If you didn't live in the Baltimore area between the ages of 14-25 in the 1980s and 1990s, then you were deprived of Record & Tape Traders, which dealt in all sorts of music genres across the main mediums of vinyl, tape, and CD. It was here that you could make amends for those musical transgressions that plagued your collection. They would take from you the Yoko Ono, Gary Numan, or Hooked on Classics albums that you preferred to anonymously purge from your life. In turn, they would give you a little walk-about money that you used to atone for those sins with other musical selections that soothed your soul.

During college in the early 1990s, it was clear that most everyone agreed on the transgressions that were particularly in need of forgiveness: Aerosmith's "Pump," Hootie and the Blowfish, and the Spin Doctors all spring to mind as music you could buy by the bushel. (At some point, even R&TT had to cut off their buyback for these albums.) What always made me curious was how I managed to score most of my Beatles collection, a Robert Johnson 2-CD set, and some other terrific jazz from Record & Tape's generous bins. Who could possibly resell these treasures? Someone with terrible taste? A music lover down on his luck who couldn't make rent that month? Some teen punk ripping off his parents' CD collection to get money for booze for the weekend? I still wonder.

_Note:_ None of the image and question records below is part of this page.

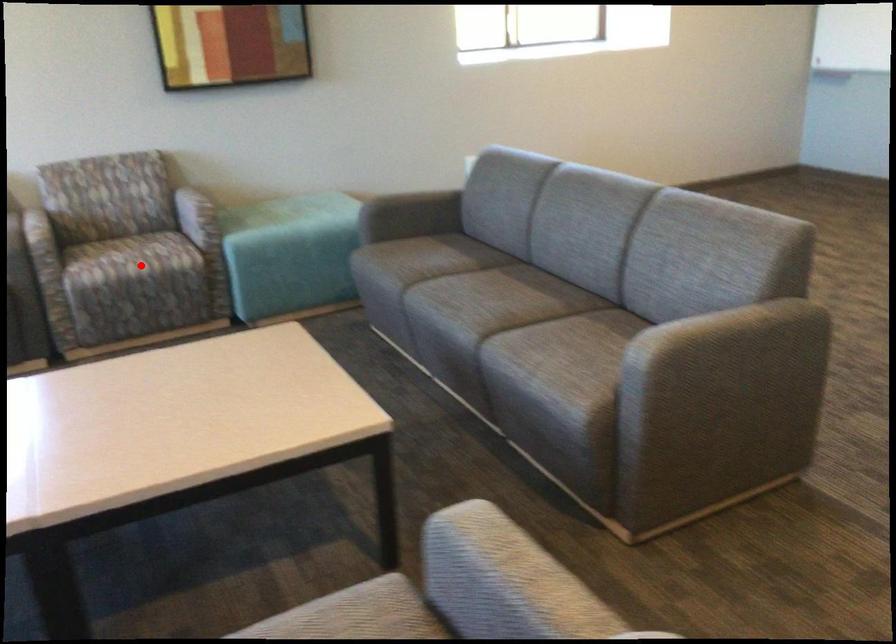
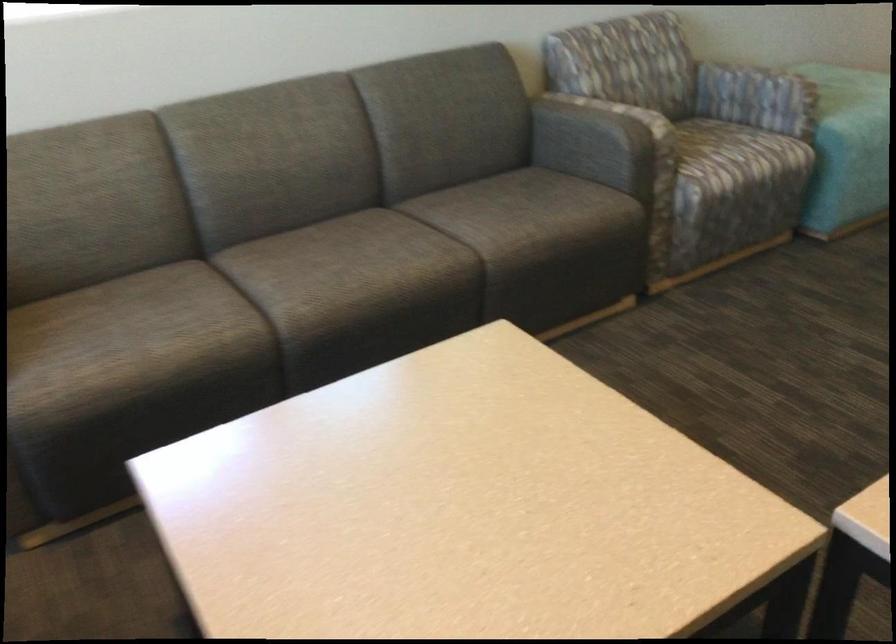
In the second image, find the point that corresponds to the highlighted location in the first image.

(737, 155)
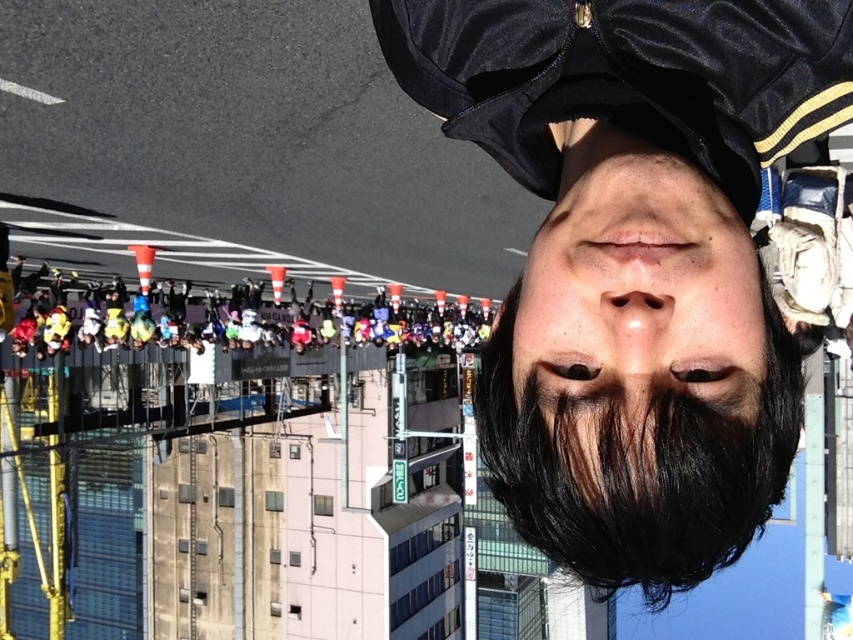
You are a photographer trying to capture a closeup of the black satin cap at upper center and the matte skin nose at center in this upside down image. How far apart are these two objects in centimeters?

The black satin cap at upper center is 45.66 centimeters from the matte skin nose at center.

You are a drone operator trying to navigate through an urban area. You have two points to consider in your camera feed, point A at coordinates point (641, 307) and point B at coordinates point (721, 248). Given the inverted camera perspective, which point is closer to your drone?

Point point (641, 307) is closer to the viewer than point point (721, 248), so point A is closer to the drone.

As we move toward using online sources for our sole music acquisition, music lovers certainly lose out on the comaraderie and banter that could be found while making selections in the music store. Even the songs played in-store occasionally inspired purchases (Cat Empire, Fugazi, and Chemical Brothers), and we don't get that incidental/accidental exposure to music if we're browsing the genres and artists that we already know. One can certainly argue that, at 99 cents a pop, it's easy to try on new artists and song styles, even if they turn out to be poor choices in the end. But what of the redemption that once came with selling back your music in order to buy appeasement from the music gods, so they would turn you on to Patsy Cline, Kings of Leon, and the Staple Singers? Hitting the "delete" key isn't the same remedy, nor the same satisfaction, as you seek to create your musical identity. The communal experience influences how you spend your time and money on music. Though online libraries make it convenient and more environmentally friendly to participate in music commerce, no number of chat boards or Hot 100 lists will replace the accessible, friendly, soul-saving role of the used music vendor.